A strange thing to think.
"I must be going crazy," he'd said and sat up in bed, laughing haggardly. Dahlia had rolled over, asked him what he was laughing about. Then Michael was pounding on the front door and next thing Job knew he was lying on the foyer floor holding his bleeding lip and choking on the fragments of his cracked teeth. After that, after everything, what was left but the river?
He'd dressed, avoiding Dahlia, but she had caught him in the den shoving his Smith & Wesson down the front of his khaki shorts. She had regarded him, not with compassion or concern, but with a look of shrewd self-preservation.
"I'm going with you, Job. You shouldn't be alone today," she'd said.
"Yeah, it'd be a shame if something happened to me and you had to go back to waiting tables at Steak 'N' Shake, wouldn't it?" he'd snapped.
But it didn't matter. Dahlia was just protecting her ass and he hated to admit, least of all in that moment, what a fine little ass it was. Lust and self-disgust were a bitter pairing.
They had spent most of the day in silence.
Near sunset, he reeled the bass onto the deck.
"Goddamnit, Job, could you stop rocking the boat?" Dahlia drawled.
In her tiny black thong bikini, Dahlia was all legs and tits, golden skin, and platinum blonde hair. Twenty-three years old, Job thought and shook his head. More than half my age—younger than Michael, a year younger than Joe, Job's youngest son—but good-God-Almighty the girl fucks like a machine.
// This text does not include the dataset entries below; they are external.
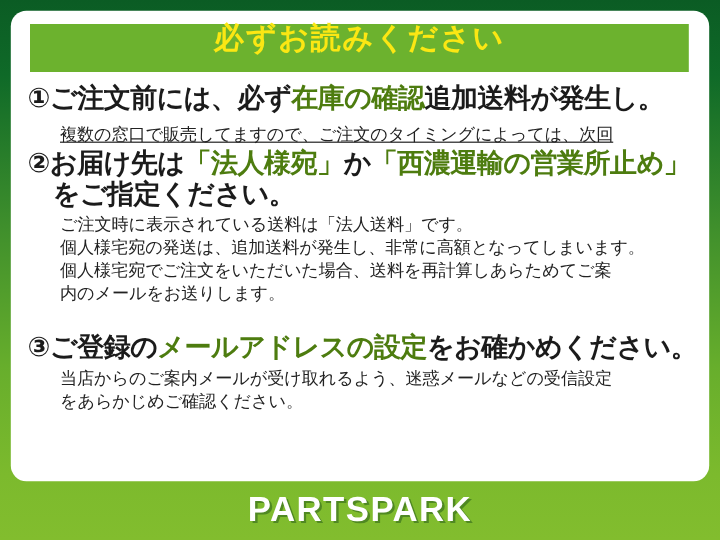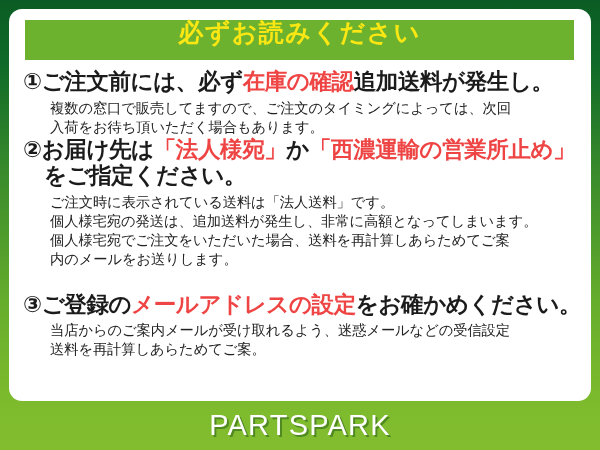--- a/index.html
+++ b/index.html
@@ -82,7 +82,7 @@
     padding-left: 21px;
   }
   .hl {
-    color: #ef4444;
+    color: #4d7c0f;
   }
   .item-body {
     font-size: 14.3px;

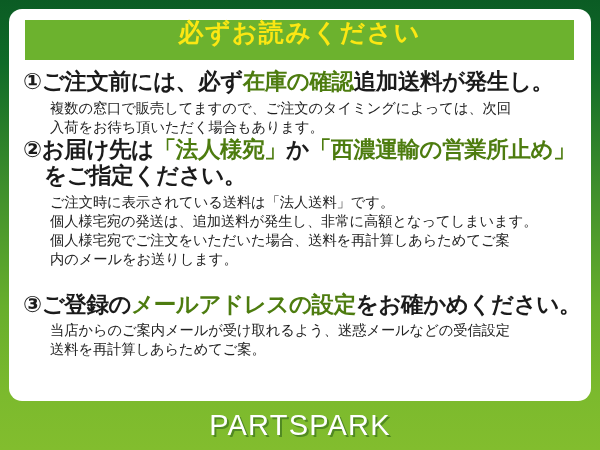--- a/index.html
+++ b/index.html
@@ -95,7 +95,7 @@
   .item-body div { white-space: nowrap; }
 
   #item-1 { margin-top: 0px; }
-  #item-1 .item-body { margin-top: 3px; }
+  #item-1 .item-body { margin-top: 8px; text-decoration: underline; }
   #item-2 { }
   #item-2 .item-body { margin-top: 3px; }
   #item-3 { margin-top: 22px; }

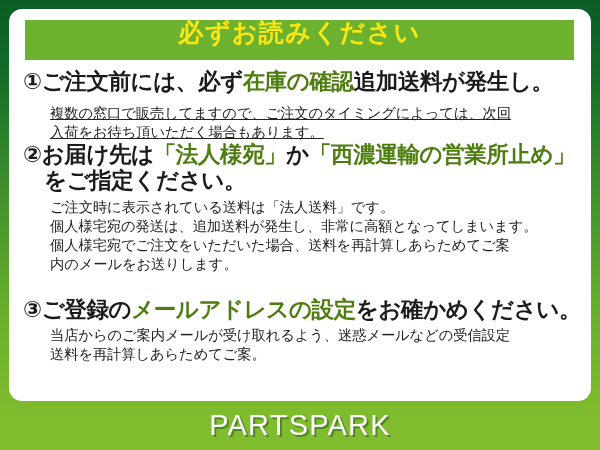--- a/index.html
+++ b/index.html
@@ -140,7 +140,6 @@
         </div>
         <div class="item-body">
           <div>複数の窓口で販売してますので、ご注文のタイミングによっては、次回</div>
-          <div>入荷をお待ち頂いただく場合もあります。</div>
         </div>
       </div>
He hadn't wanted to trade Ali for Dahlia. He'd wanted his proverbial cake and wanted to eat it too. But he hadn't just wanted to eat it, he wanted to slow-tongue every last bit of sickly-sweet icing from it in a series of long, emotionless acts of unveiled and unrestrained lust. He had wanted this for no other reason than that it made him feel young; a feeling better than the act itself; better than any drug. He hated himself for it, but it didn't change anything.